WHAT IS NEEDED :: Please edit the material below by replacing "POP-ROCK" with "POP/ROCK" and leaving everything else unchanged.

EXERCISE MATERIAL ::

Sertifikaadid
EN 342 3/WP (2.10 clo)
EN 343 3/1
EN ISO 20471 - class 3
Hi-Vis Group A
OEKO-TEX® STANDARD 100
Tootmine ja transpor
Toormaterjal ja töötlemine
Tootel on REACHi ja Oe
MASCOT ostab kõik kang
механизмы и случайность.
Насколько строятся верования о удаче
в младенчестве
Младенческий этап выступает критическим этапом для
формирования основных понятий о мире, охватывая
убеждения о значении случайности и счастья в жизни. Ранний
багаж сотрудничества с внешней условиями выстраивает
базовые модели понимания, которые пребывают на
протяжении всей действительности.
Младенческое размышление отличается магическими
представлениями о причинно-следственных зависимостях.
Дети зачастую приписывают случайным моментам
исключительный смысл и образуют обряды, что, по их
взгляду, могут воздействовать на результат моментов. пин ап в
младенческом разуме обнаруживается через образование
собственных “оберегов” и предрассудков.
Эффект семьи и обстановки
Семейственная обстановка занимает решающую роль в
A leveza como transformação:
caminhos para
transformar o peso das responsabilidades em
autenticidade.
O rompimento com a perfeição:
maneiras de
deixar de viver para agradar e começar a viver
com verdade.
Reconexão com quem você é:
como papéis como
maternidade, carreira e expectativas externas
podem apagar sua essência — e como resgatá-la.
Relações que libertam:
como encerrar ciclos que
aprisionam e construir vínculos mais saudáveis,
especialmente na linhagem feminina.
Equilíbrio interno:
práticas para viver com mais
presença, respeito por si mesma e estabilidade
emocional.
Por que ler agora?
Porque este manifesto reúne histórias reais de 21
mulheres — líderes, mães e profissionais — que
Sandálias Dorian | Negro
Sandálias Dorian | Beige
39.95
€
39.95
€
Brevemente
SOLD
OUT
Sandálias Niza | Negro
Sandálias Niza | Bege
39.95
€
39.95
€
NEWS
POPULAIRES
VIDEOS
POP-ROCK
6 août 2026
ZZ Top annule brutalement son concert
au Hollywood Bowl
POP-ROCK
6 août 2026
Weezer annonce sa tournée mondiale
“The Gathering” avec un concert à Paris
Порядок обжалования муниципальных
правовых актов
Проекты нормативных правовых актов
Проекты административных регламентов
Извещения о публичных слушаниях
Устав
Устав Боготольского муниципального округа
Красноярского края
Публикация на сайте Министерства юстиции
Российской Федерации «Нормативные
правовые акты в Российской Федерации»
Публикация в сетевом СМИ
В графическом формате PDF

TASK RESULT ::
Sertifikaadid
EN 342 3/WP (2.10 clo)
EN 343 3/1
EN ISO 20471 - class 3
Hi-Vis Group A
OEKO-TEX® STANDARD 100
Tootmine ja transpor
Toormaterjal ja töötlemine
Tootel on REACHi ja Oe
MASCOT ostab kõik kang
механизмы и случайность.
Насколько строятся верования о удаче
в младенчестве
Младенческий этап выступает критическим этапом для
формирования основных понятий о мире, охватывая
убеждения о значении случайности и счастья в жизни. Ранний
багаж сотрудничества с внешней условиями выстраивает
базовые модели понимания, которые пребывают на
протяжении всей действительности.
Младенческое размышление отличается магическими
представлениями о причинно-следственных зависимостях.
Дети зачастую приписывают случайным моментам
исключительный смысл и образуют обряды, что, по их
взгляду, могут воздействовать на результат моментов. пин ап в
младенческом разуме обнаруживается через образование
собственных “оберегов” и предрассудков.
Эффект семьи и обстановки
Семейственная обстановка занимает решающую роль в
A leveza como transformação:
caminhos para
transformar o peso das responsabilidades em
autenticidade.
O rompimento com a perfeição:
maneiras de
deixar de viver para agradar e começar a viver
com verdade.
Reconexão com quem você é:
como papéis como
maternidade, carreira e expectativas externas
podem apagar sua essência — e como resgatá-la.
Relações que libertam:
como encerrar ciclos que
aprisionam e construir vínculos mais saudáveis,
especialmente na linhagem feminina.
Equilíbrio interno:
práticas para viver com mais
presença, respeito por si mesma e estabilidade
emocional.
Por que ler agora?
Porque este manifesto reúne histórias reais de 21
mulheres — líderes, mães e profissionais — que
Sandálias Dorian | Negro
Sandálias Dorian | Beige
39.95
€
39.95
€
Brevemente
SOLD
OUT
Sandálias Niza | Negro
Sandálias Niza | Bege
39.95
€
39.95
€
NEWS
POPULAIRES
VIDEOS
POP/ROCK
6 août 2026
ZZ Top annule brutalement son concert
au Hollywood Bowl
POP/ROCK
6 août 2026
Weezer annonce sa tournée mondiale
“The Gathering” avec un concert à Paris
Порядок обжалования муниципальных
правовых актов
Проекты нормативных правовых актов
Проекты административных регламентов
Извещения о публичных слушаниях
Устав
Устав Боготольского муниципального округа
Красноярского края
Публикация на сайте Министерства юстиции
Российской Федерации «Нормативные
правовые акты в Российской Федерации»
Публикация в сетевом СМИ
В графическом формате PDF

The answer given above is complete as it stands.